__TASK DESCRIPTION__.
Continue the article on the Central Bank of Nigeria's diaspora remittance circulars, starting right after its last sentence.

__PAGE TEXT__.
┄┄┄┄┄┄
If it ain't broke, the CBN will fix it

Nigeria’s Currency Woes Has The CBN Fussing Over Remittances

By  |  December 4, 2020

It is no big reveal that Africa’s largest economy, Nigeria, is the sixth biggest remittance recipient in the world. Last year, USD 17.5 Bn flowed into Nigeria in the form of remittances from the diaspora.

The news, however, is in the latest releases by the Central Bank of Nigeria (CBN) on diaspora remittances. The apex bank recently released two different circulars this week that cover the management of remittances from Nigerians in the diaspora.

Both circulars appear to contain multifaceted instructions. Firstly, it gave a directive to commercial banks in the country to immediately close all naira ledger accounts which were opened specifically to receive proceeds from International Money Transfer Operators (IMTO).
┄┄┄┄┄┄
__THE DATA__.

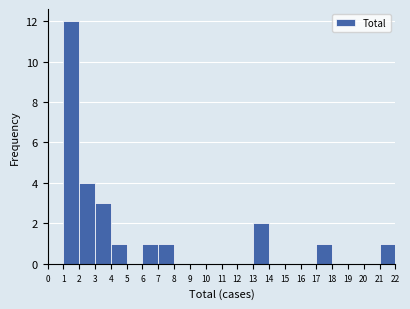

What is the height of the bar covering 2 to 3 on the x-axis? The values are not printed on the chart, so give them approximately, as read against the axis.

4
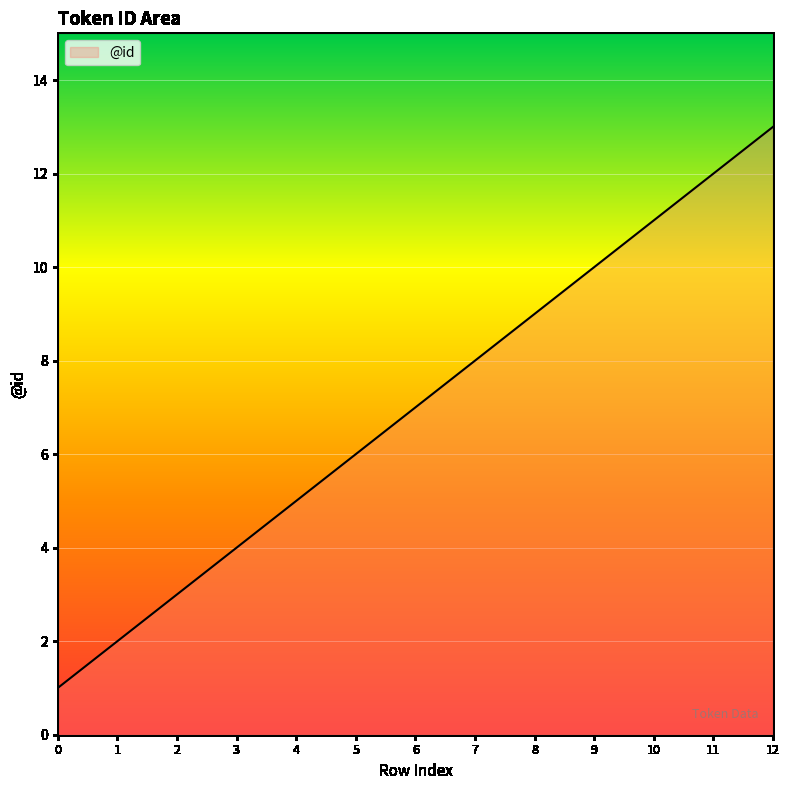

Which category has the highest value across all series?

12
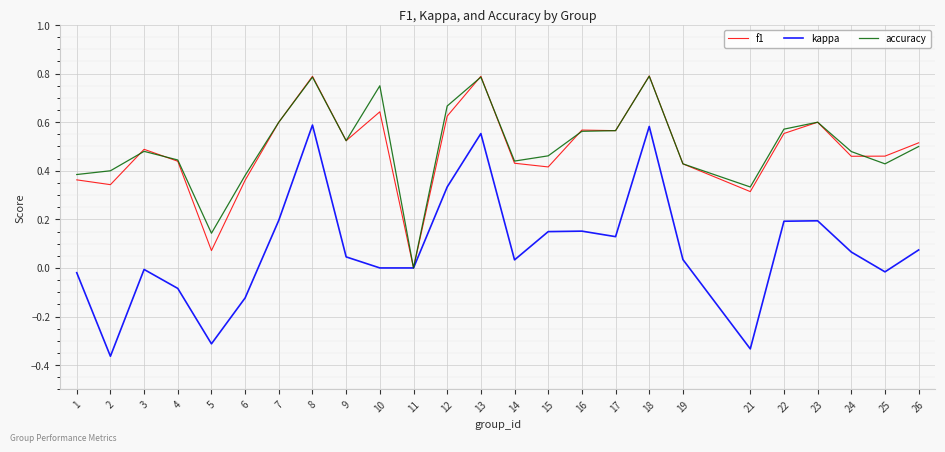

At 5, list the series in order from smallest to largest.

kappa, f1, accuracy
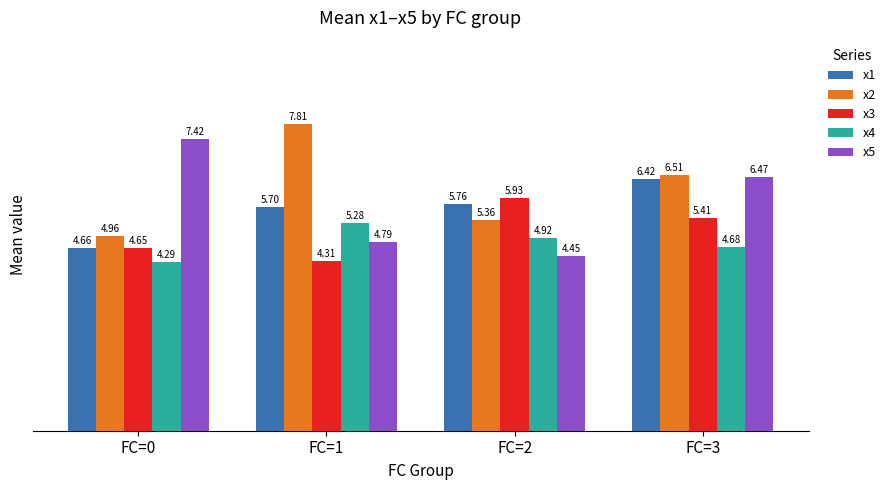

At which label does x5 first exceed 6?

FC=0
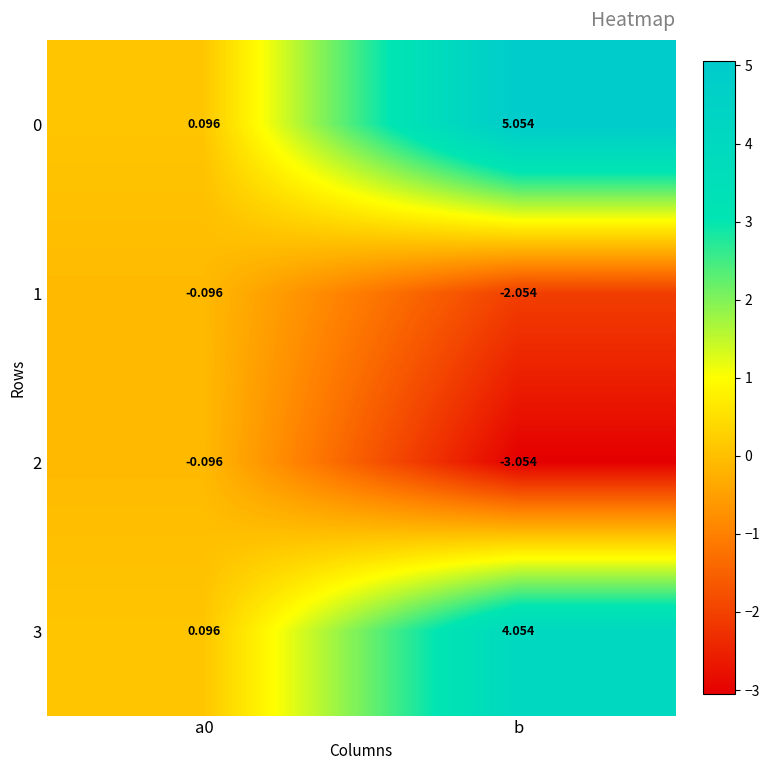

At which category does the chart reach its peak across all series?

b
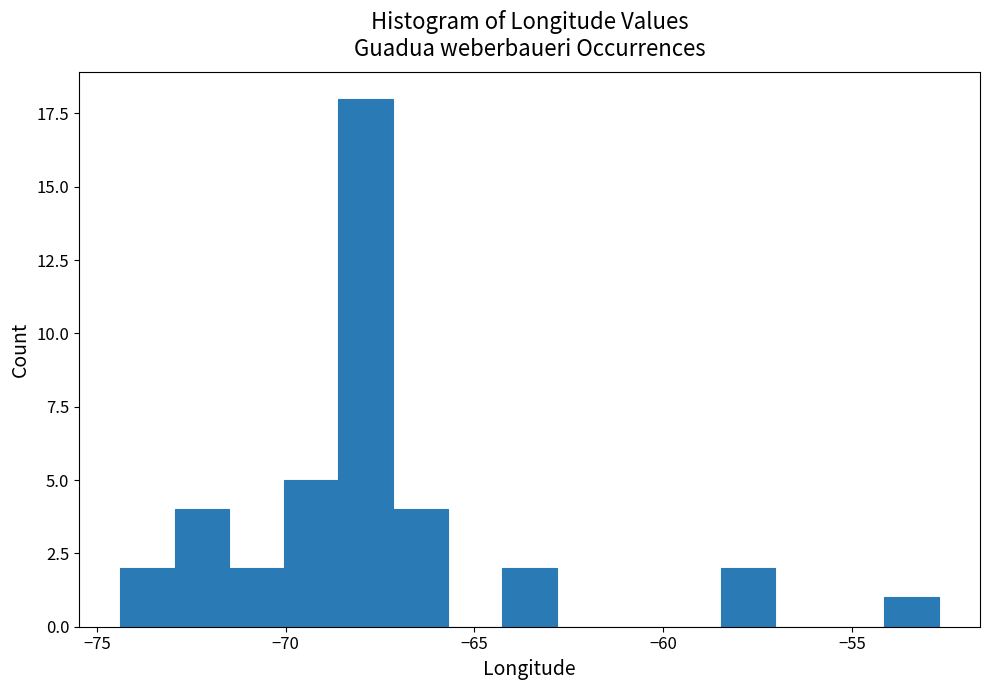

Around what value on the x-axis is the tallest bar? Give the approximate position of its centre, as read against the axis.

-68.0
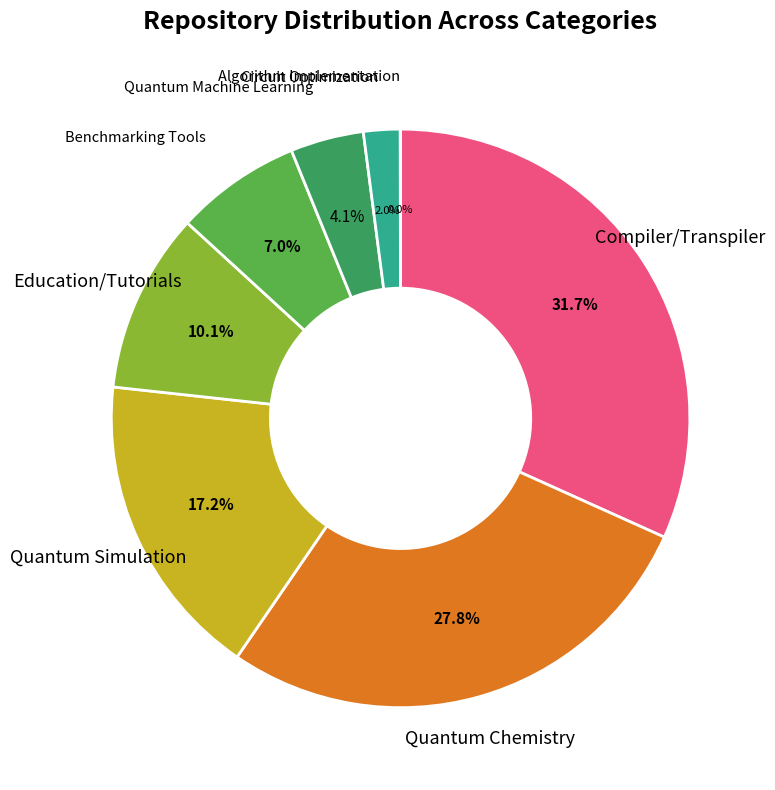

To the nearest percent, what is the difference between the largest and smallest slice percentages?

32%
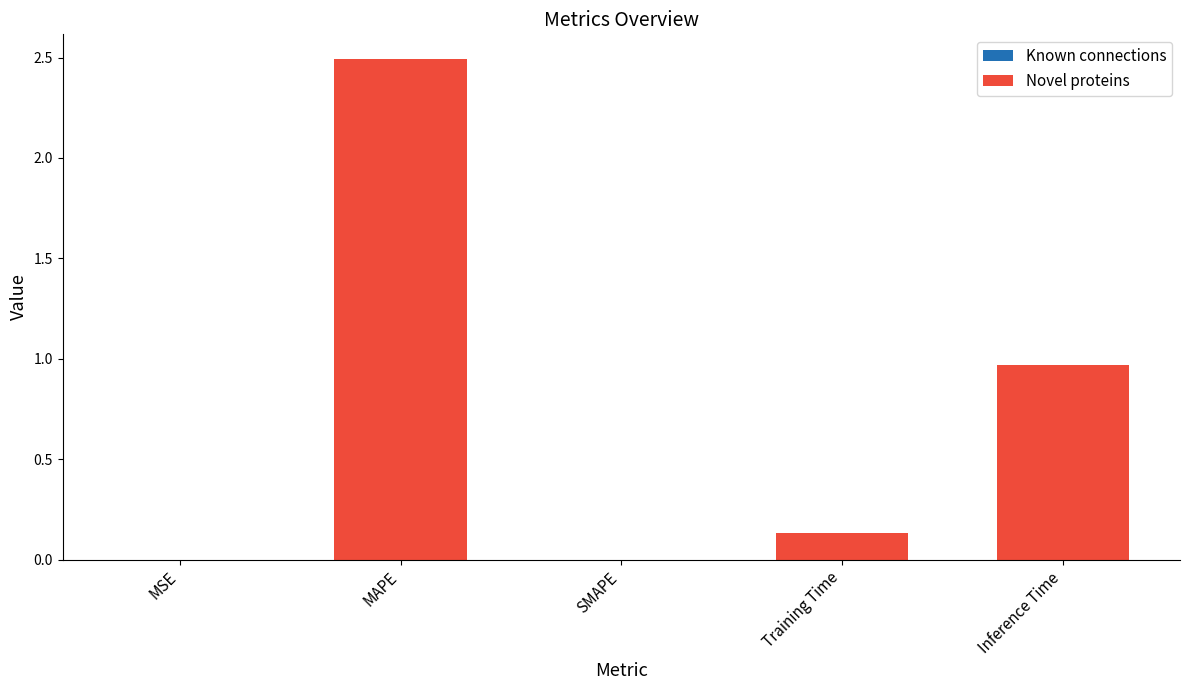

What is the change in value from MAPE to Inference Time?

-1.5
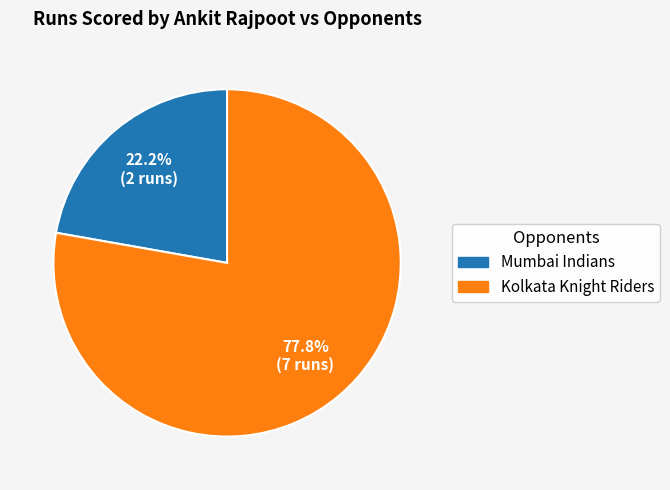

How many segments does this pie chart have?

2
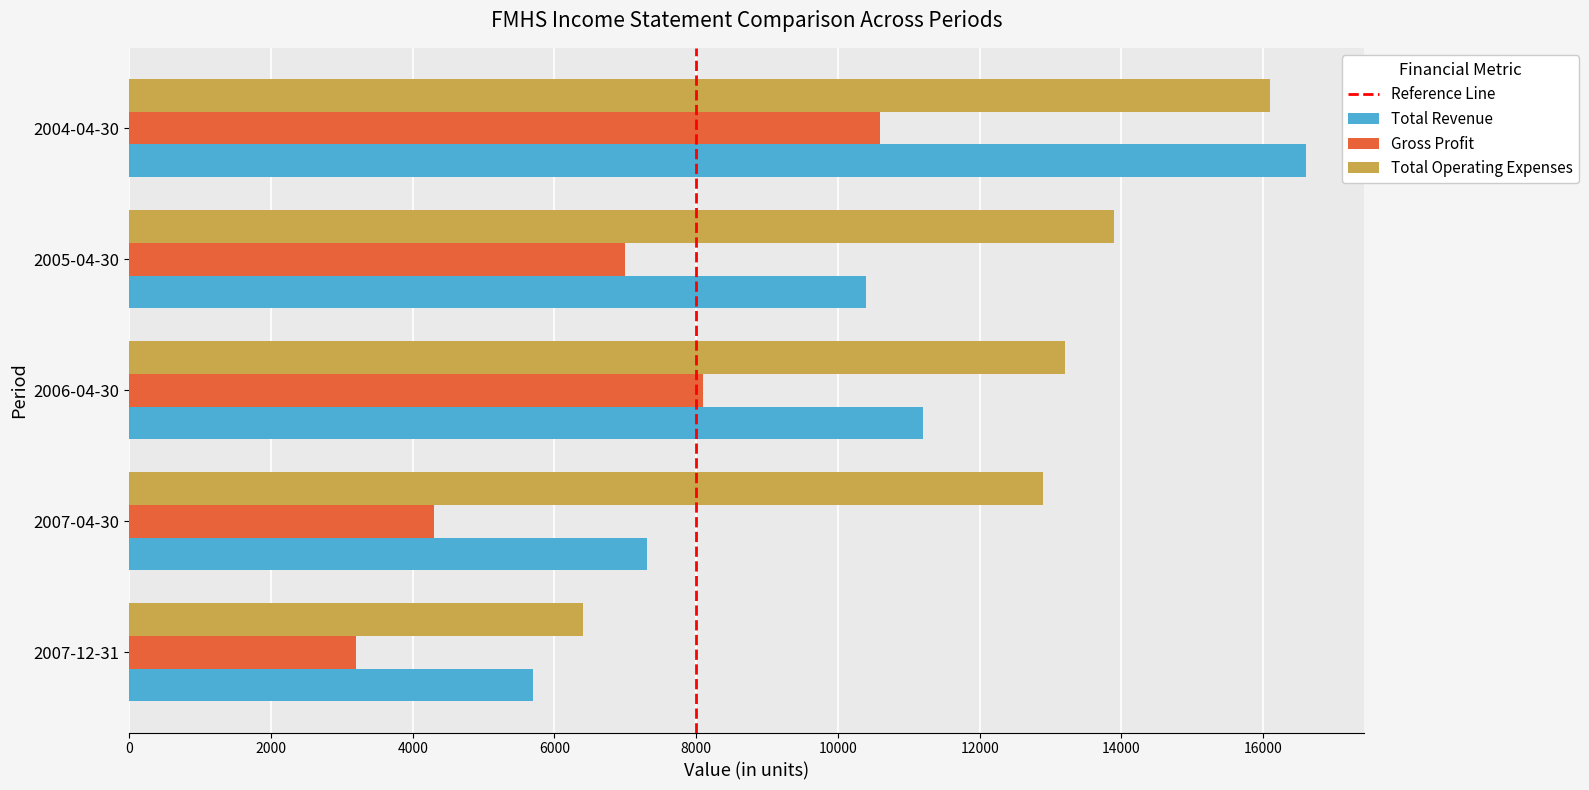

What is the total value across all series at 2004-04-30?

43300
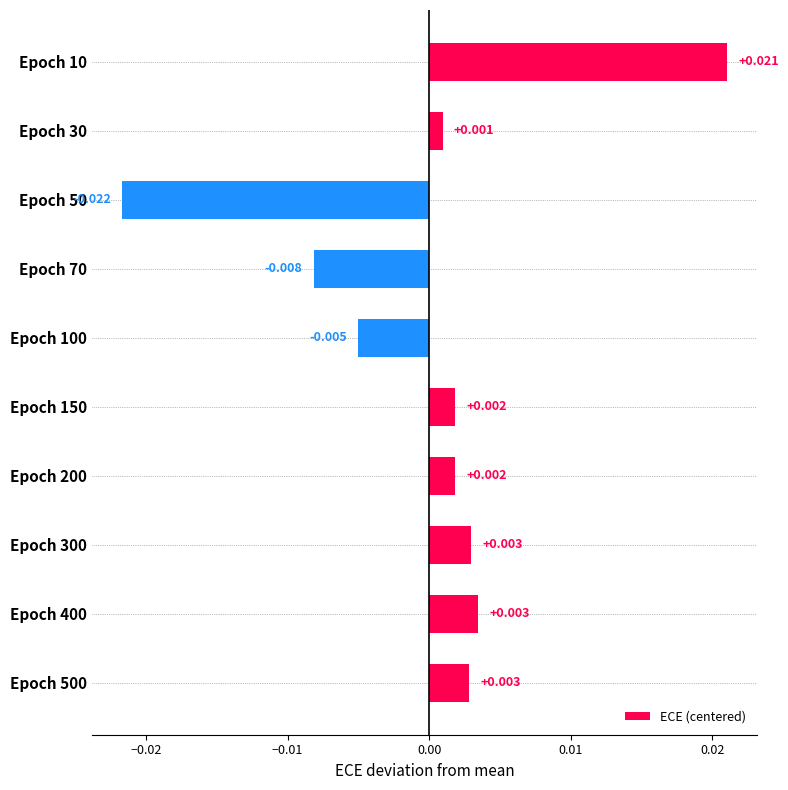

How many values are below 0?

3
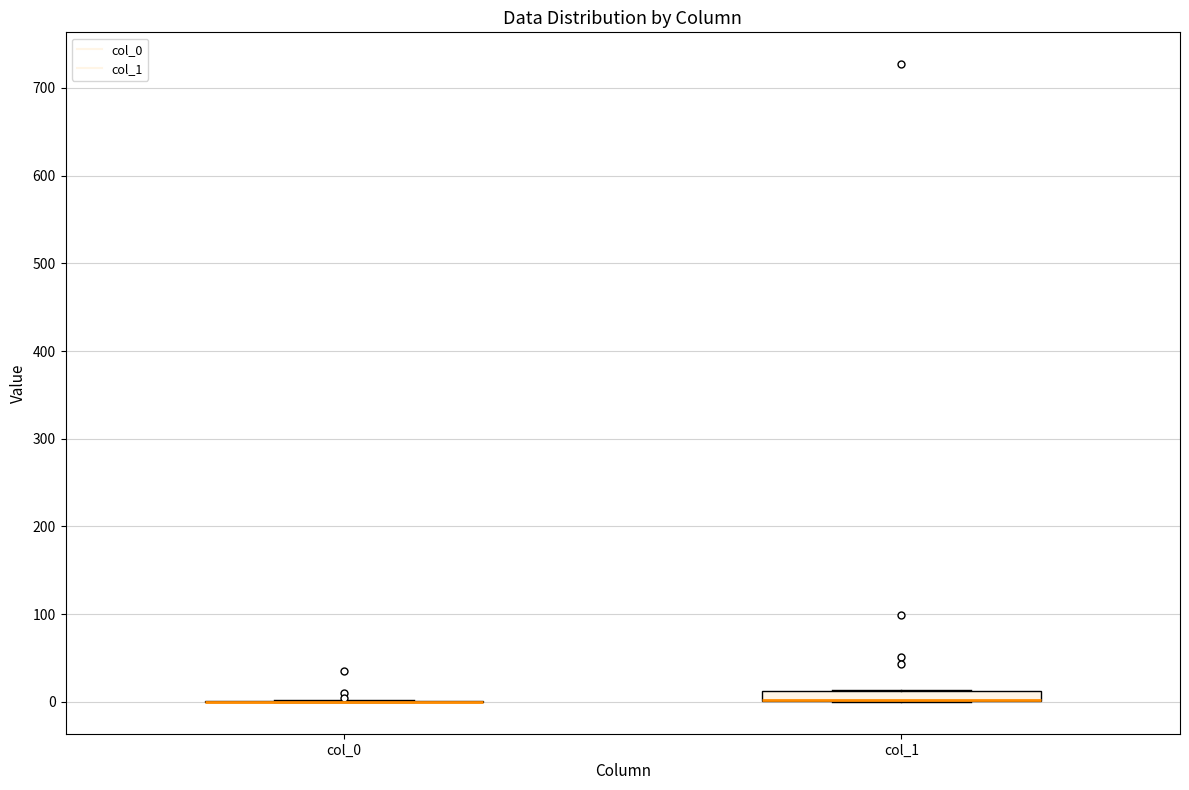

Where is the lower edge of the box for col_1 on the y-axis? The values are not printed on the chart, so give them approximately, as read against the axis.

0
┄┄┄┄┄┄
__REPLY__.
IMTOs are financial institutions (excluding banks) that function in and help facilitate cross border transfer of funds/remittances. Simply put, they act as an intermediary between the sender and the recipient of these funds. Think Transferwise, WorldRemit, Moneygram, Western Union, and the likes.

Also contained in the CBN’s release, is the instruction that directs banks to transfer all diaspora remittances to the domiciliary accounts of the beneficiaries or pay the customers in foreign currency.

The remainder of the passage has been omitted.